PROBLEM TO SOLVE: Reproduce the text of every entry below line for line, with each word, space, and character left unchanged.

MATERIAL FOR THIS EXERCISE:
* * * * * * *

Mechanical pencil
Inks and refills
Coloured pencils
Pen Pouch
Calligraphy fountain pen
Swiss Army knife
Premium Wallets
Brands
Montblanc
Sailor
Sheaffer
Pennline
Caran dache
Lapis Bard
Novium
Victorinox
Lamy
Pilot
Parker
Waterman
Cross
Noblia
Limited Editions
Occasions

* * * * * * *

EXPECTED ANSWER:
Mechanical pencil
Inks and refills
Coloured pencils
Pen Pouch
Calligraphy fountain pen
Swiss Army knife
Premium Wallets
Brands
Montblanc
Sailor
Sheaffer
Pennline
Caran dache
Lapis Bard
Novium
Victorinox
Lamy
Pilot
Parker
Waterman
Cross
Noblia
Limited Editions
Occasions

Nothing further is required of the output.